I am currently investigating and reverse engineering free VPNs for a master thesis, and just came across something I thought I’d share. Not sure if I’ll name-drop the VPN that this code is from, but it’s not the one mentioned within the hardcoded links… Nor do I encourage visiting any of the links in the screenshot.
I’m sharing this as a warning as to never use free vpns! They are most often the opposite of what they promise to be. (by free I do not mean the free versions of premium services). But either way; be careful about your VPN choice, as they have access to a lot of sensitive data. I’m sure most peeps here know of this already, but next time you hear someone using a free vpn, let them know…
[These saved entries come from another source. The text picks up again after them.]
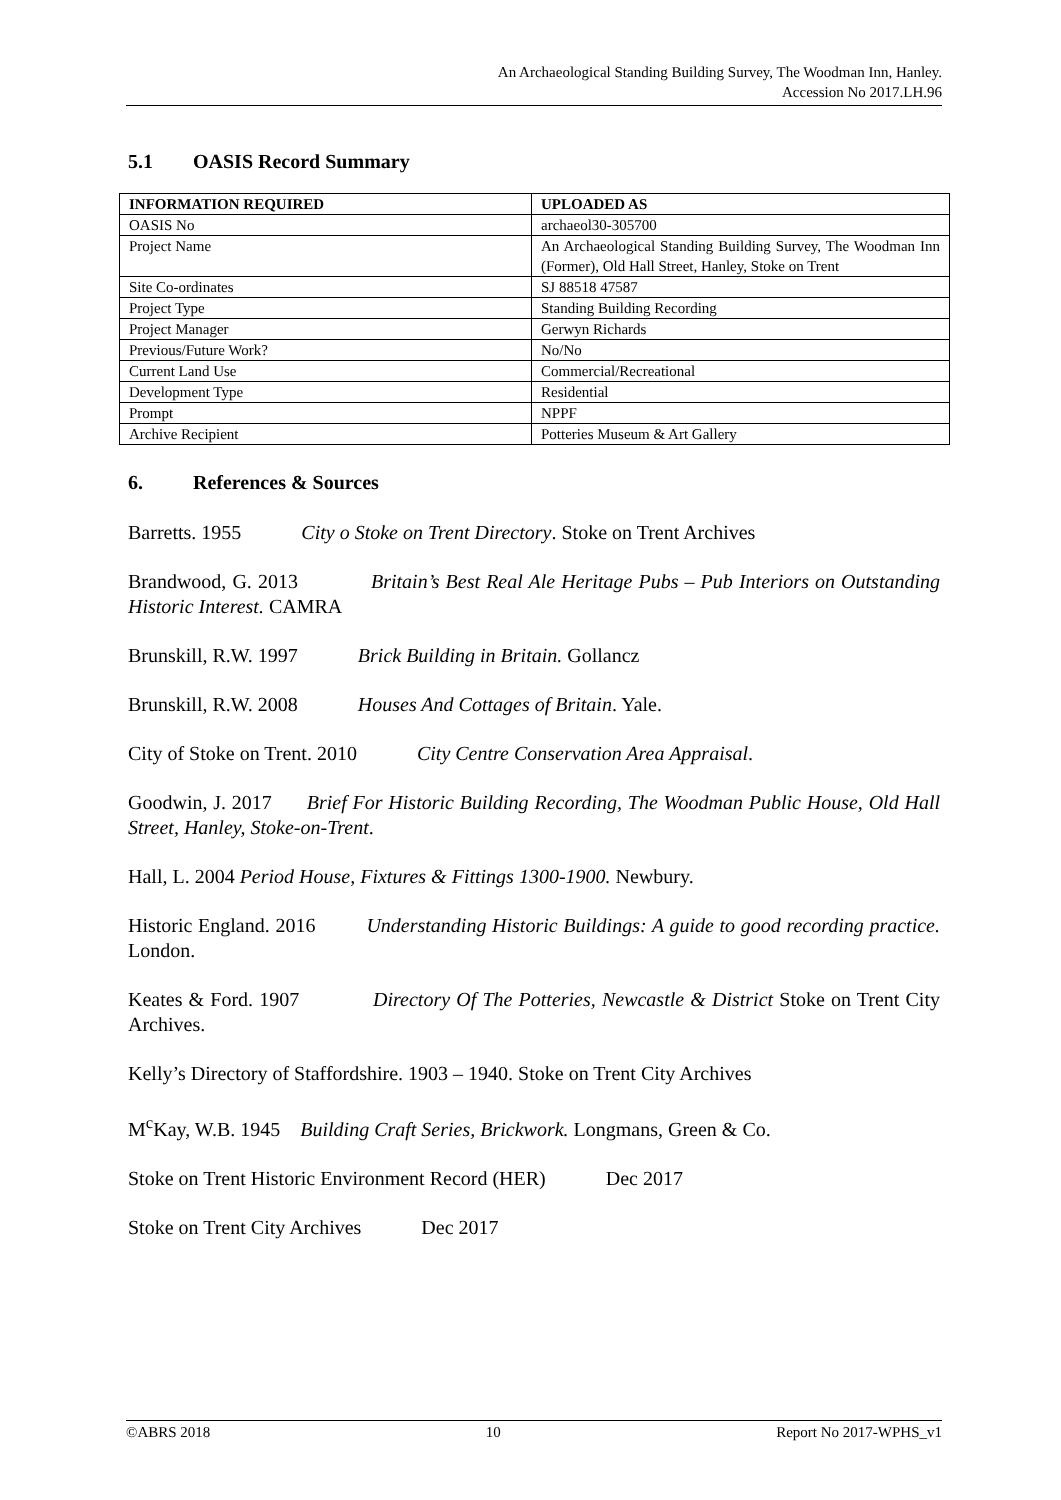An Archaeological Standing Building Survey, The Woodman Inn, Hanley.
Accession No 2017.LH.96
5.1 OASIS Record Summary
| INFORMATION REQUIRED | UPLOADED AS |
| --- | --- |
| OASIS No | archaeol30-305700 |
| Project Name | An Archaeological Standing Building Survey, The Woodman Inn (Former), Old Hall Street, Hanley, Stoke on Trent |
| Site Co-ordinates | SJ 88518 47587 |
| Project Type | Standing Building Recording |
| Project Manager | Gerwyn Richards |
| Previous/Future Work? | No/No |
| Current Land Use | Commercial/Recreational |
| Development Type | Residential |
| Prompt | NPPF |
| Archive Recipient | Potteries Museum & Art Gallery |
6. References & Sources
Barretts. 1955 City o Stoke on Trent Directory. Stoke on Trent Archives
Brandwood, G. 2013 Britain’s Best Real Ale Heritage Pubs – Pub Interiors on Outstanding Historic Interest. CAMRA
Brunskill, R.W. 1997 Brick Building in Britain. Gollancz
Brunskill, R.W. 2008 Houses And Cottages of Britain. Yale.
City of Stoke on Trent. 2010 City Centre Conservation Area Appraisal.
Goodwin, J. 2017 Brief For Historic Building Recording, The Woodman Public House, Old Hall Street, Hanley, Stoke-on-Trent.
Hall, L. 2004 Period House, Fixtures & Fittings 1300-1900. Newbury.
Historic England. 2016 Understanding Historic Buildings: A guide to good recording practice. London.
Keates & Ford. 1907 Directory Of The Potteries, Newcastle & District Stoke on Trent City Archives.
Kelly’s Directory of Staffordshire. 1903 – 1940. Stoke on Trent City Archives
M<sup>c</sup>Kay, W.B. 1945 Building Craft Series, Brickwork. Longmans, Green & Co.
Stoke on Trent Historic Environment Record (HER) Dec 2017
Stoke on Trent City Archives Dec 2017
©ABRS 2018 10 Report No 2017-WPHS_v1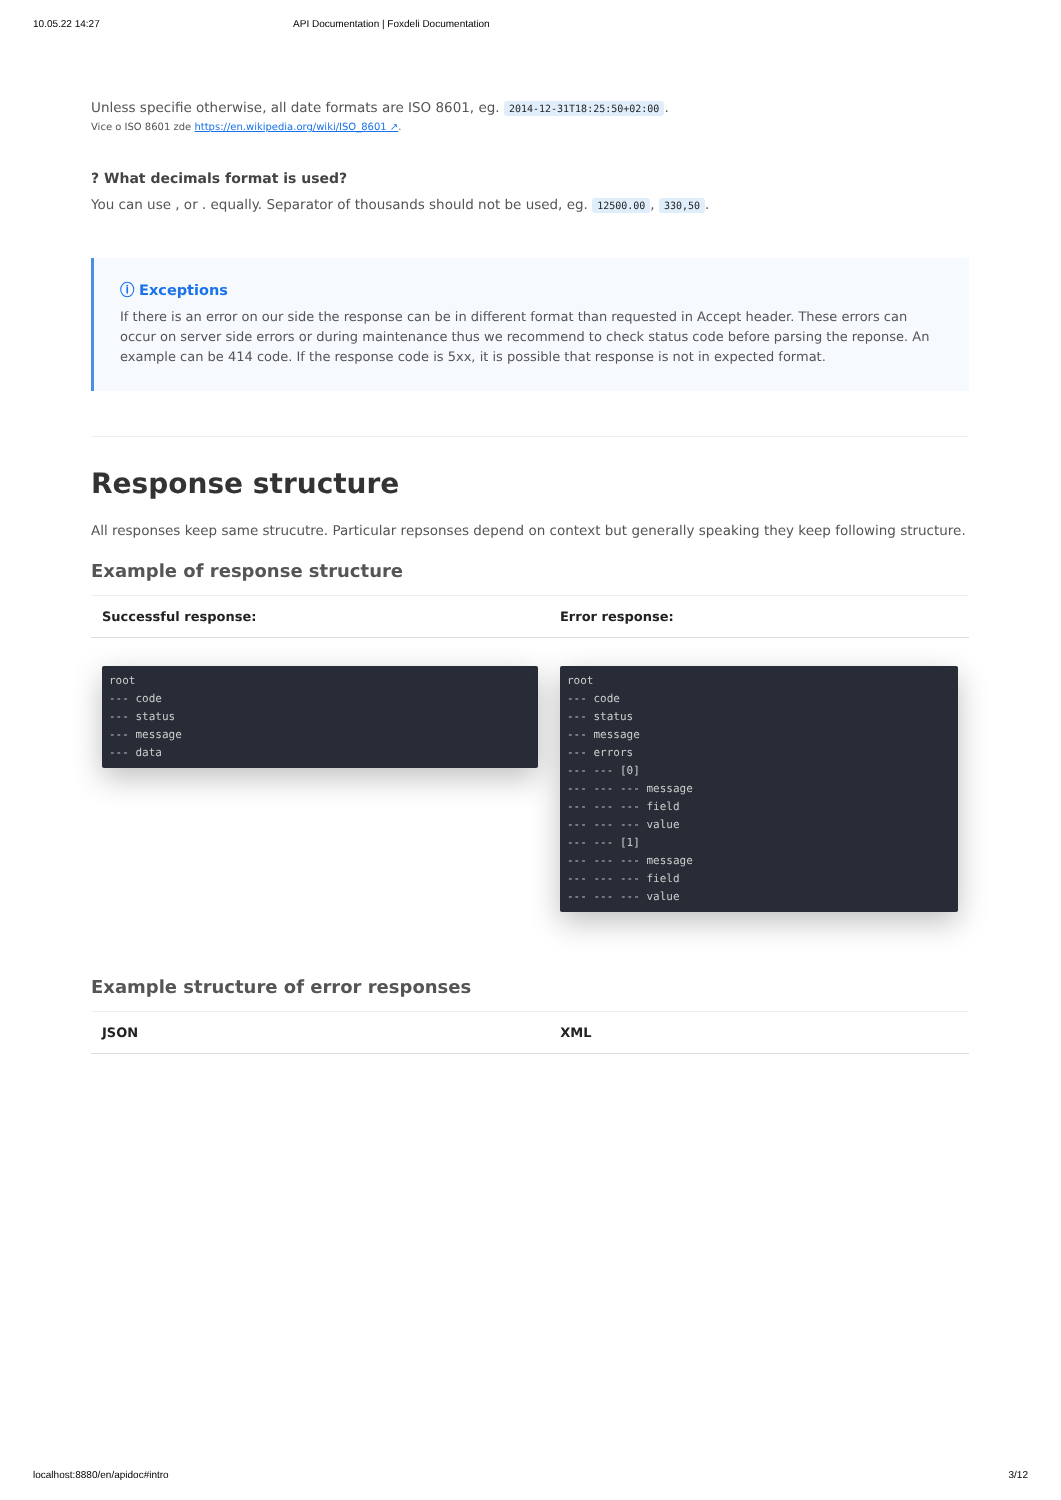10.05.22 14:27 API Documentation | Foxdeli Documentation
Unless specifie otherwise, all date formats are ISO 8601, eg. 2014-12-31T18:25:50+02:00.
Vice o ISO 8601 zde https://en.wikipedia.org/wiki/ISO_8601 ↗.
? What decimals format is used?
You can use , or . equally. Separator of thousands should not be used, eg. 12500.00, 330,50.
ⓘ Exceptions
If there is an error on our side the response can be in different format than requested in Accept header. These errors can occur on server side errors or during maintenance thus we recommend to check status code before parsing the reponse. An example can be 414 code. If the response code is 5xx, it is possible that response is not in expected format.
Response structure
All responses keep same strucutre. Particular repsonses depend on context but generally speaking they keep following structure.
Example of response structure
| Successful response: | Error response: |
| --- | --- |
| root --- code --- status --- message --- data | root --- code --- status --- message --- errors --- --- [0] --- --- --- message --- --- --- field --- --- --- value --- --- [1] --- --- --- message --- --- --- field --- --- --- value |
Example structure of error responses
| JSON | XML |
| --- | --- |
localhost:8880/en/apidoc#intro 3/12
This first image/code was sitting inside a file called NetworkModule, with some hella weird external links.
- addrDOTcx, seems to have been linked to malware? Comes up flagged as malicious a few times on VirusTotal.
- freevpnDOTzone, seems to be another free possible malicious VPN service, might investigate this one later.
- bigbrolookDOTcom, seems to longer be a registered domain. But wtf? Was this VPN service linked to p*rn??
IMAGE HERE; Don't visit these links unless you know what you're doing.
Furthermore, there is this interesting find; Now I am no expert coder, frankly quite the amateur. But does the below code really mean what I think it does? Seems like it could be creating a fake connection? Is used once here;
Stay safe 🌻
What is sad is that users would not care even when explained why “Fast Free VPN” from Play Store should not be used. It allows them to go to the blocked sites? Then it doesn’t matter what else happens. It is very much understandable that people wouldn’t want to pay, especially with current restrictions. If I didn’t find a way to pay for my VPS, I would have rather gone for a charity-ran VPN or extension.